2019-01-03 11:11:27 | 随筆
なんの話かと言えば耳栓の話である。
カプセルホテルなんかに泊まる時にそなえ、耳栓を携帯している。500円玉程の大きさの鮮やかな黄緑色したケースにこれまた鮮やかなオレンジ色の耳栓が、いままでは二つ入っていた。耳の穴は左右に一つずつ計二つなので、耳栓は二つあれば十分なのである。で、あるはずなのだが、昨日新たに一袋開封してしまった。その真新しき耳栓をつけて昨夜は寝た。そして起きた。起きたれば耳栓は不要なのでケースにおさめようとしたところ、なかにはいままで使っていた耳栓が、ただ静かにそこに鎮座されていた。
あまり時間もなかったのでとりあえず新旧の耳栓をみちっと一つのケースに収納し、いまはこれを記している次第である。

そもそも何故新しい耳栓に手をだしたのかという話であるが、いま泊まっている宿に耳栓が、「どうぞご自由にお使いください」というかたちで置いてあった。そのことに対してありがてえなあという思いにかられ、その思いに導かれるままそこから耳栓をそっと一つとり、そのままピリッと開封した、ような気がする。すでにうろ覚えであるが、流れとしてはそのようなものであったように思う。つまりはなにも考えていなかったわけであるが、その真新しき耳栓は弾力が強い。みちっとしていて、つぶしてもなかなか元には戻らない。いままで使っていた耳栓も、かつてはこうであった気がするがいまは長年連れ添ったことでぴちぴちとした弾力性もすっかりおとろえ、もちっとした触感である。とてもやわらかくなっていて、そのやわらかさが何だかとてもいとおしい。

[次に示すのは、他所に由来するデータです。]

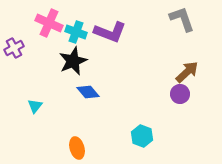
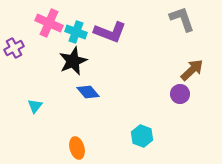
brown arrow: moved 5 px right, 2 px up
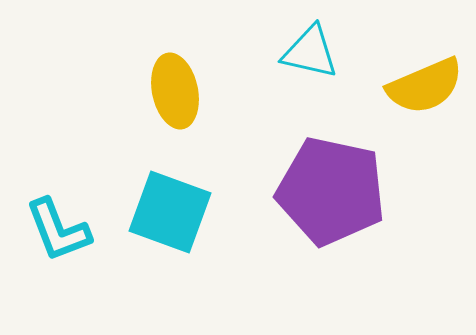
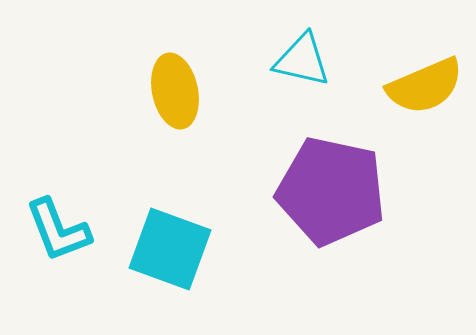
cyan triangle: moved 8 px left, 8 px down
cyan square: moved 37 px down
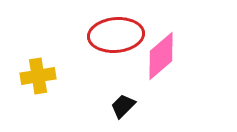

なんと言いますか、相手は耳栓であるのだが、どうしても「嫁と姑」とか「古女房に若き愛人」とかそのような言葉がうかんでしまう。はじめは、穴が二つに栓四つ。どうしよう。鼻にでもつめるべきなのかとか考えていたのだが、どうもそんな場合ではなさそうである。
これはどうしたらいいのであろうか。
どちらか一方を捨てるとかは、なんかもうちょっと無理ではあるまいか。「嫁と姑どっちが大切なのよ!?」という台詞が脳内にこだまする。まずは病院へ行くべきだろうか?でも病院へ行ってどうしろと?「いままで使っていた耳栓と新しい耳栓が、嫁と姑みたいで、わたしは一体どうしたらいいのでしょうか?」と相談されたお医者さんこそ一体どうしたらいいのでしょうか。

このような問題で人様に迷惑をかけるわけにはいかないので(本当に)、なんとか自力でがんばって答えを見つけたいと思うが、なんかこうしたどろどろとした問題には正直あまり向き合いたくないのでいまは考えるふりをしてなにも考えないまま珈琲を飲んでいる。
二股をかけるつもりなんて毛頭なかったし、いまもないんだけど、結果として現在二股中ですという人はこのような心理なのかなと思いました。そんな気持ち分かりたくもなかったですけども。なんかね、「優柔不断で優しい彼だから、相手のことを拒みきれないみたいで…」と二股彼氏に悩む乙女さんがいらっしゃったら声を大にして言いたい。その彼氏は優しくないから。彼氏のそれは優しさじゃないから。ただ何も考えてなくて、面倒事から目を背けてるだけだから。そんな男はさっさと捨てて次の恋に向かいなさいと。

わたしは耳栓に思いをはせながら。
新年明けましておめでとうございます。